* [Material to process]:
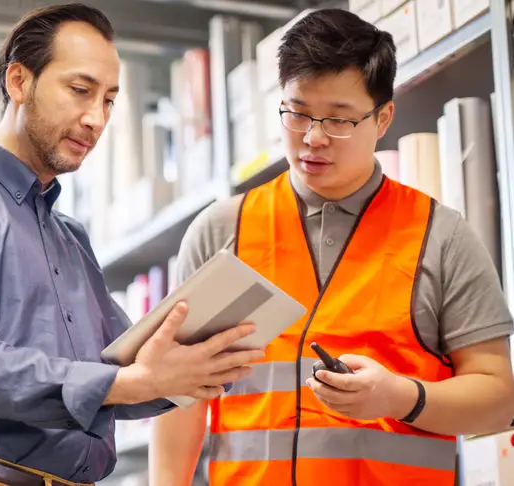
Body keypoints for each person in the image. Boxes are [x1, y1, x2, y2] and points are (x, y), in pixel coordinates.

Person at [0, 3, 265, 486]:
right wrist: (129, 382)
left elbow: (118, 370)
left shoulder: (69, 237)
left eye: (108, 100)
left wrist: (195, 364)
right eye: (80, 91)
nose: (95, 118)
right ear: (18, 82)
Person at [148, 8, 514, 486]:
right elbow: (180, 394)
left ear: (383, 118)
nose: (313, 138)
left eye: (339, 120)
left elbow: (499, 400)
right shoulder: (223, 230)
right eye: (297, 112)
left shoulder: (440, 237)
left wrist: (402, 398)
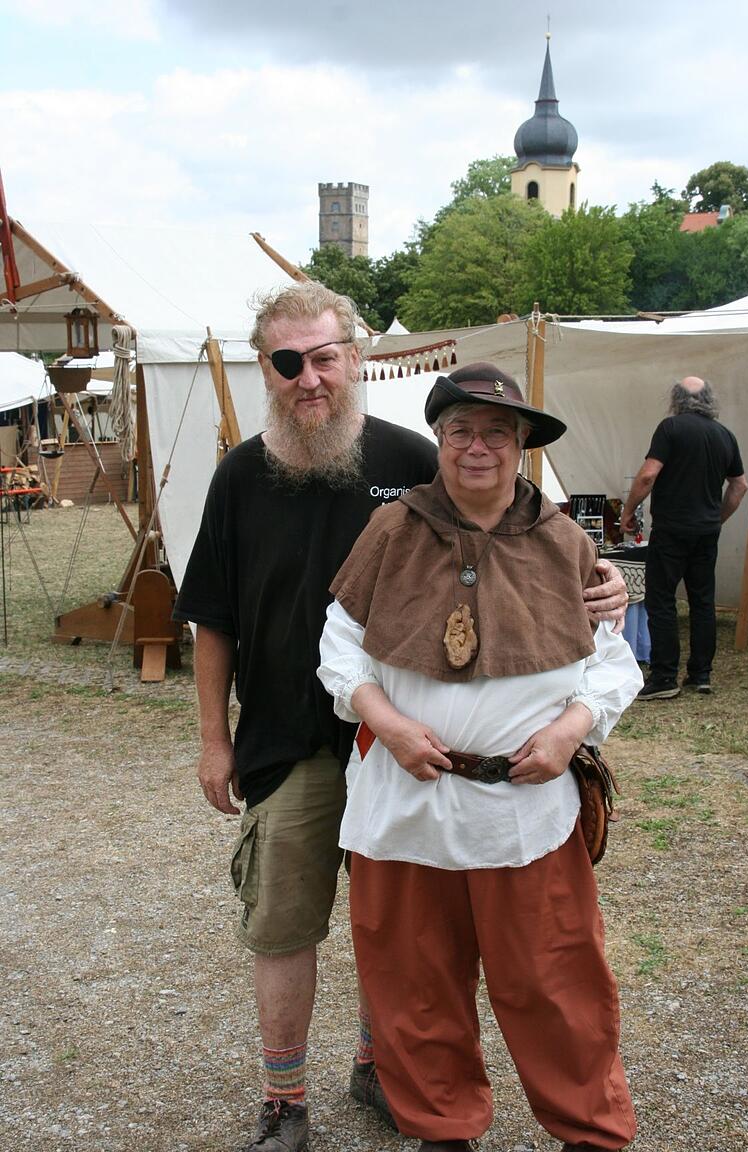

* [Work item]:
What is needed is an exact restatement of every line from the line containing "left wrist: (195, 364)" through the last line of the records, minus any pictures.

* [Exercise solution]:
left wrist: (195, 364)
right eye: (80, 91)
nose: (95, 118)
right ear: (18, 82)
Person at [148, 8, 514, 486]:
right elbow: (180, 394)
left ear: (383, 118)
nose: (313, 138)
left eye: (339, 120)
left elbow: (499, 400)
right shoulder: (223, 230)
right eye: (297, 112)
left shoulder: (440, 237)
left wrist: (402, 398)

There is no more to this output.